EXTRACTO DEL DOCUMENTO:
·····

LA CRONICA

Fina Violeta

Fue en los tiempos agrestes de comienzos de los 90. Lloviznaba aquella mañana y me dispuse a salir a la calle con un tiesto de violetas florecidas. Era el regalo que le llevaba a Guillermo. Él permanecía en casa tras vivir la experiencia alucinante de un infarto en plena montaña y se recuperaba de aquel repentino e inconcluso viaje.

Me disponía a desafiar las dificultades que suponía trasladarme desde Alamar hacia Playa en un ómnibus atestado de personas con una maceta pequeña, que era fácil de llevar, pero que tenía plantada en tierra de patio entrañable aquella planta frágil, de mullidas hojas y florecillas malvas, delicadamente tenues en el color y la disposición para los vendavales.

Nunca imaginé que se convocaran tanta sonrisa, interés, buenos augurios, asociaciones poéticas, compañías, recuerdos, experimentos, vivencias, sustanciosos tratados de jardinería, evocaciones musicales y miradas absortas en torno a una planta. Andaba una calle y me detenía una anciana: “mira, mi hija, yo las escucho abrirse en las mañanitas”; “¡ay!, pero qué lindas”, posa los ojos una niña. “Dicen que dan buena suerte”, comenta alguien más allá. “¡Oye!, pero se ve que tienes manos para las matas”, sentencia un hombre mayor a la vuelta de la esquina. Llegando al paradero: “ellas son muy delicadas y necesitan sombra”, aconseja una señora que se brinda para llevarla en el regazo como solución divina en la cálida apretazón y el tumulto de la guagua.

·····

LISTA DE TAREAS:
#1 Repite al pie de la letra el pasaje de la crónica que comienza en las palabras "Fue en los tiempos" y termina después de "para los vendavales.".
#2 Responde con datos de la crónica:
(a) ¿Qué regalo le llevaba quien narra a Guillermo?
(b) ¿Qué le había ocurrido a Guillermo en plena montaña?
(c) ¿Desde dónde y hacia dónde debía trasladarse quien narra en ómnibus?

DATOS EXTRAÍDOS:
·····

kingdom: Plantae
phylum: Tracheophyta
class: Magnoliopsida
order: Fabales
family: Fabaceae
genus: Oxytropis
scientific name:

·····

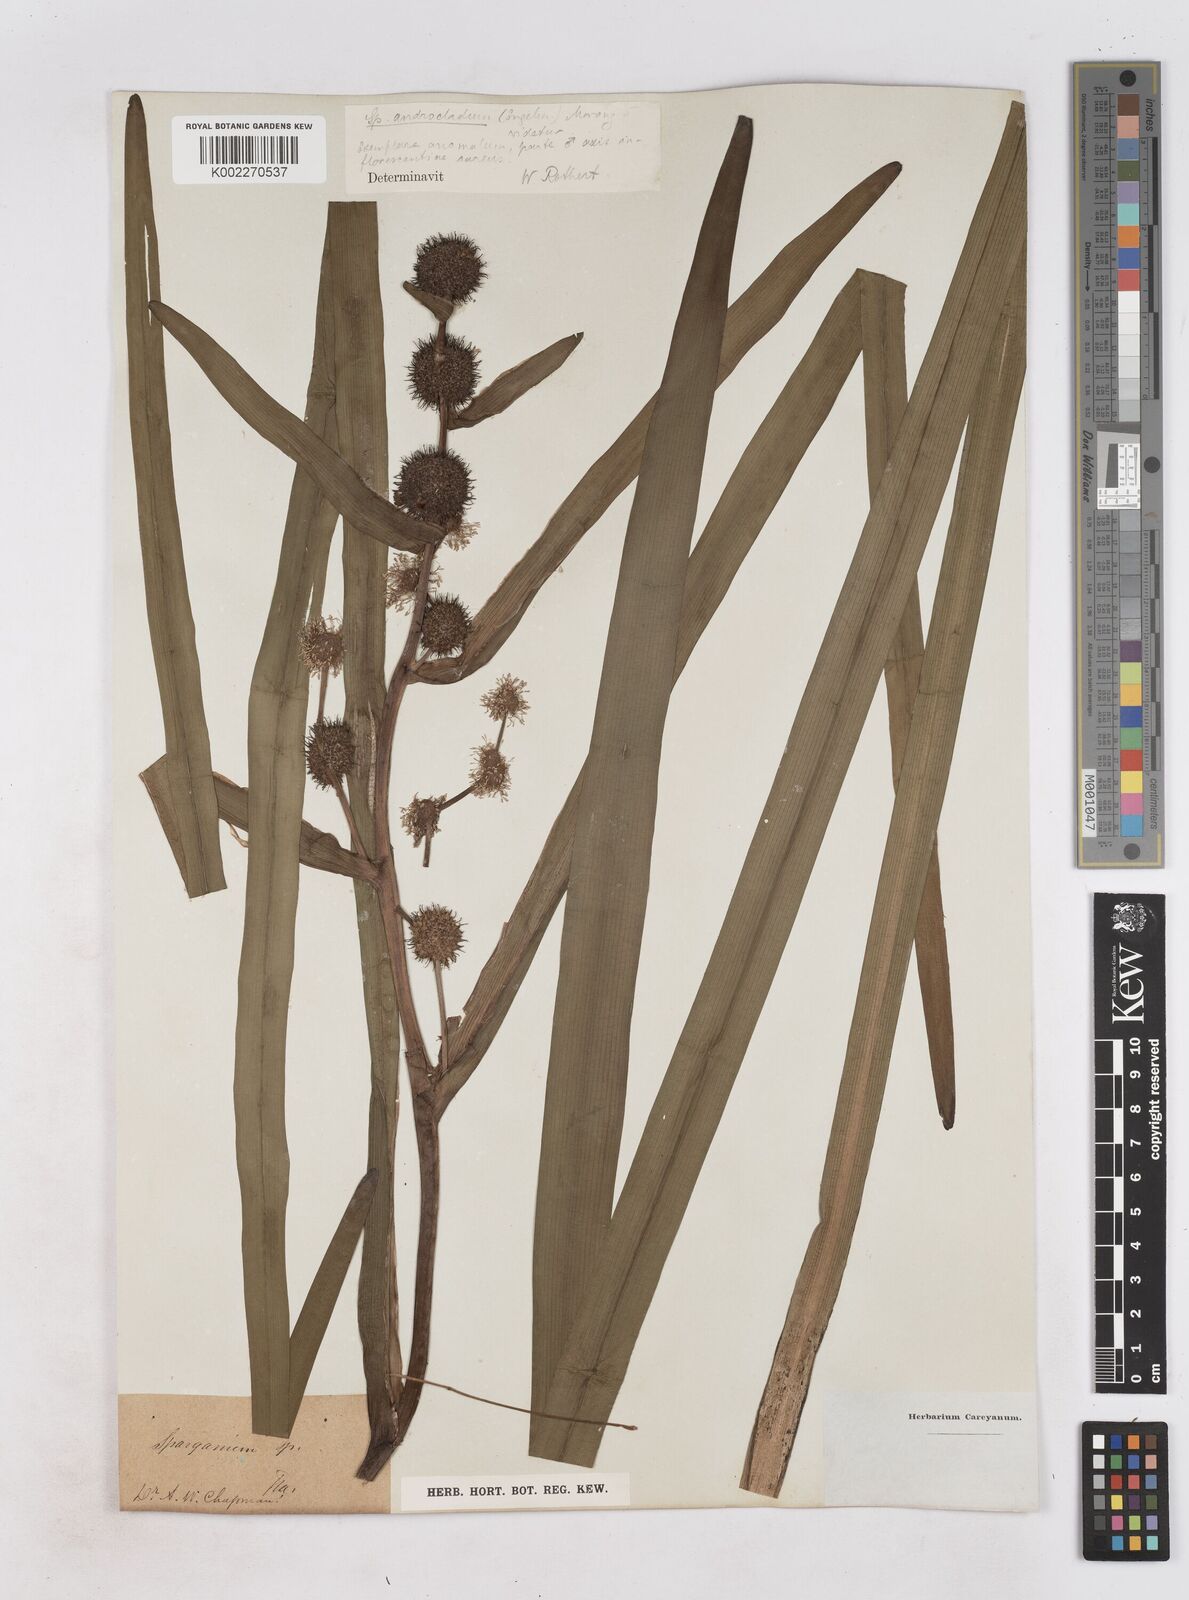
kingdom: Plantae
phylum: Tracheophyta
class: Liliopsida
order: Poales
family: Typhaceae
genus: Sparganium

·····

RESPUESTAS:
#1
Fue en los tiempos agrestes de comienzos de los 90. Lloviznaba aquella mañana y me dispuse a salir a la calle con un tiesto de violetas florecidas. Era el regalo que le llevaba a Guillermo. Él permanecía en casa tras vivir la experiencia alucinante de un infarto en plena montaña y se recuperaba de aquel repentino e inconcluso viaje.

Me disponía a desafiar las dificultades que suponía trasladarme desde Alamar hacia Playa en un ómnibus atestado de personas con una maceta pequeña, que era fácil de llevar, pero que tenía plantada en tierra de patio entrañable aquella planta frágil, de mullidas hojas y florecillas malvas, delicadamente tenues en el color y la disposición para los vendavales.

#2
(a) Un tiesto de violetas florecidas.
(b) Sufrió un infarto.
(c) Desde Alamar hacia Playa.